にわか考古学ファンの独り言(旧石器時代)

 遊動生活

 旧石器時代のライフスタイルの基本は移動することで、「遊動」ともいわれています。縄文時代以降のように、耐久性のある竪穴住居を構えて通年居住をせず、広範囲の遊動生活を繰り返していたとみられています。

 1万カ所を超すという日本列島の旧石器時代遺跡において、確実な住居跡と考えられるものの発見例は田名向原遺跡を筆頭に10例に満たないのですが、裏返せばこのことは、あまり立派な住居を構えず、すぐに家をたたんで遊動していたことを証明しているのでしょう。

 おそらく、近くにある細い木を円錐形に組んで、草や皮などで覆いをかけるテント式の住居を創造していいかもしれません。今日の例でいうと、シベリアのエベンク人のチュームと呼ばれるテントやイヌイットの皮張りのテントと同様なものを想定することが可能です。

 長野県和田峠の黒曜石が、東京や埼玉・神奈川の武蔵野台地相模野台地の旧石器遺跡からたくさん発見されています。たとえば、こうした黒曜石が人びとの手に携えられて直接運ばれたと考えると、旧石器時代の人びとは長野と南関東という100キロを超える地域を遊動していたことになります。

 むろん人の手から人の手へリレー式に黒曜石が渡った可能性もありますので、単純に黒曜石の広がりを、人びとの遊動エリアと置き換えてしまうことには問題が残ります。 

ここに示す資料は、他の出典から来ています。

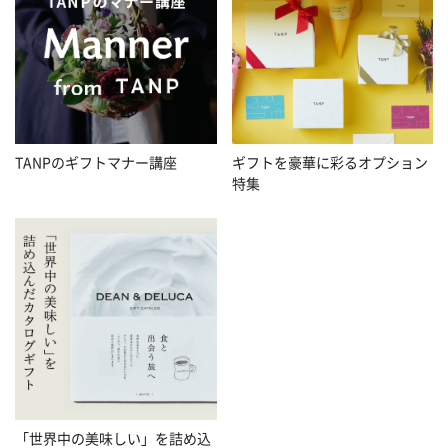
TANPのギフトマナー講座
ギフトを豪華に彩るオプション
特集
「世界中の美味しい」を詰め込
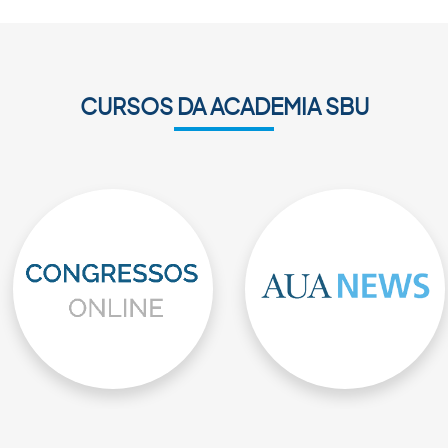
CURSOS DA ACADEMIA SBU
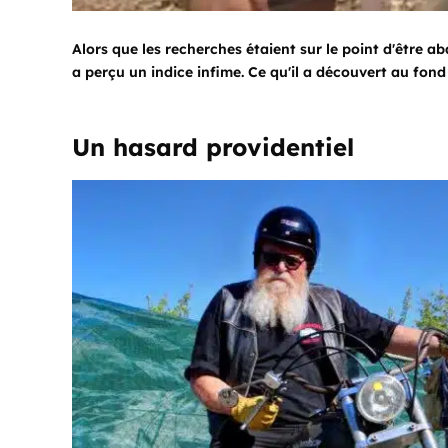
Alors que les recherches étaient sur le point d'être
a perçu un indice infime. Ce qu'il a découvert au fond
Un hasard providentiel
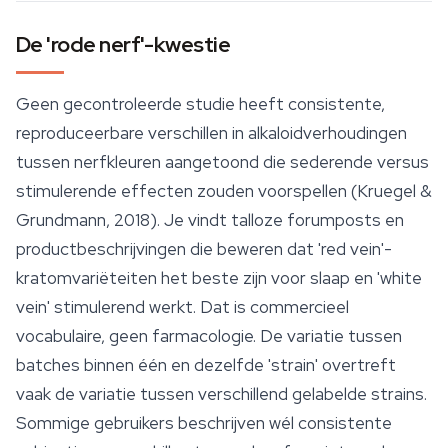
De 'rode nerf'-kwestie
Geen gecontroleerde studie heeft consistente,
reproduceerbare verschillen in alkaloidverhoudingen
tussen nerfkleuren aangetoond die sederende versus
stimulerende effecten zouden voorspellen (Kruegel &
Grundmann, 2018). Je vindt talloze forumposts en
productbeschrijvingen die beweren dat 'red vein'-
kratomvariëteiten het beste zijn voor slaap en 'white
vein' stimulerend werkt. Dat is commercieel
vocabulaire, geen farmacologie. De variatie tussen
batches binnen één en dezelfde 'strain' overtreft
vaak de variatie tussen verschillend gelabelde strains.
Sommige gebruikers beschrijven wél consistente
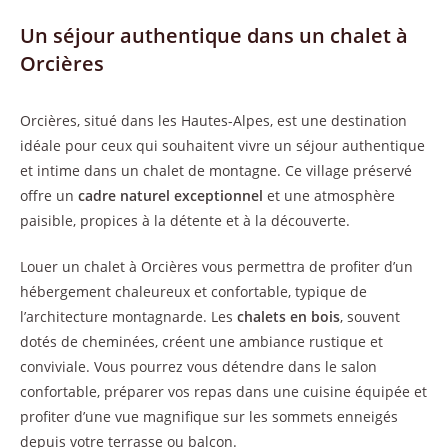
Un séjour authentique dans un chalet à
Orcières
Orcières, situé dans les Hautes-Alpes, est une destination
idéale pour ceux qui souhaitent vivre un séjour authentique
et intime dans un chalet de montagne. Ce village préservé
offre un
cadre naturel exceptionnel
et une atmosphère
paisible, propices à la détente et à la découverte.
Louer un chalet à Orcières vous permettra de profiter d’un
hébergement chaleureux et confortable, typique de
l’architecture montagnarde. Les
chalets en bois
, souvent
dotés de cheminées, créent une ambiance rustique et
conviviale. Vous pourrez vous détendre dans le salon
confortable, préparer vos repas dans une cuisine équipée et
profiter d’une vue magnifique sur les sommets enneigés
depuis votre terrasse ou balcon.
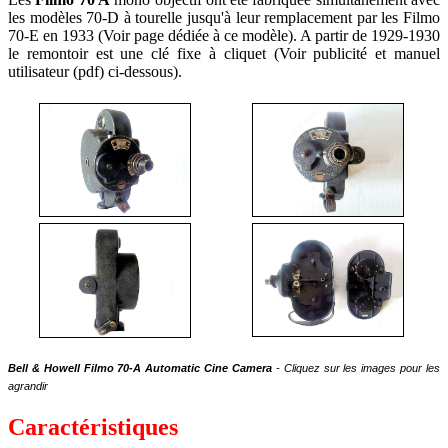
les modèles 70-D à tourelle jusqu'à leur remplacement par les Filmo
70-E en 1933 (Voir page dédiée à ce modèle). A partir de 1929-1930
le remontoir est une clé fixe à cliquet (Voir publicité et manuel
utilisateur (pdf) ci-dessous).
Bell & Howell Filmo 70-A Automatic Cine Camera
- Cliquez sur les images pour les
agrandir
Caractéristiques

 相模野台地のある藤沢市用田鳥居前遺跡の石器と綾瀬市吉岡遺跡群B地区の石器が、2キロの距離を隔てて接合したことから、その関連性が証明され、両遺跡が遊動生活のプロセスを示すものであることがわかりました。しかし、それ以上のどれだけの距離を人びとが遊動していたのかの照明には至っていません。

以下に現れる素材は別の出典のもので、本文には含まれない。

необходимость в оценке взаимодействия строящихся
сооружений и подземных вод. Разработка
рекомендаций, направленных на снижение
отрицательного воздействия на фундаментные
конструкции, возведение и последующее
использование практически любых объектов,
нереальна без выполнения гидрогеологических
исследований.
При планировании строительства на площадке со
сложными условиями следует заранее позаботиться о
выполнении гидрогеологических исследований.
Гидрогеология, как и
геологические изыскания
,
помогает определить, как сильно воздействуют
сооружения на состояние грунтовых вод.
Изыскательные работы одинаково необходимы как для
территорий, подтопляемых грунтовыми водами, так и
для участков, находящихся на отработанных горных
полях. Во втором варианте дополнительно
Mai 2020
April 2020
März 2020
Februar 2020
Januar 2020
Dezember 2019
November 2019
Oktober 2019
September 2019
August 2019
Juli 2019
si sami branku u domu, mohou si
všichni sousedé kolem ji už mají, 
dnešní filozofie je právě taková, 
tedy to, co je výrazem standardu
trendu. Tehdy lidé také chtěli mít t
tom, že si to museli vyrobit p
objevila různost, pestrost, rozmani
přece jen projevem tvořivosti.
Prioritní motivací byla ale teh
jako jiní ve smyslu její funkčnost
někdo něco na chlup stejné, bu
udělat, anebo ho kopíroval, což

 ちなみに、先史狩猟民の日常の食料調達領域は、半径10キロ・徒歩2時間以内とする試算があります。また、アフリカの狩猟民セントラル・ブッシュマンの行動領域は半径50キロで、年間移動距離は平均300キロに達するという報告があります。ソリなどの移動手段をもつ北のトナカイ狩猟民もっと長距離を遊動しているようです。

 離合集散という言葉がありますが、この時代には集団がまとまってキャンプをしたり、分散して行動するような居住スタイルをとっていたとみられます。後期旧石器時代初頭の大きな環状キャンプなどは、集合時の様子をあらわしているのでしょう。

 相模野台地の海老名市柏ケ谷長ヲサ遺跡では、石器ブロックが横並びに100mにわたって続いていました。このことは、帯状に延々と連なるキャンプが同時に設けられたことを示しているのではなく、何度も同じ場所に回帰してキャンプを設け、残したゴミなどを避けるためか以前とは微妙にテントの位置をずらした様子を示すものと考えられます。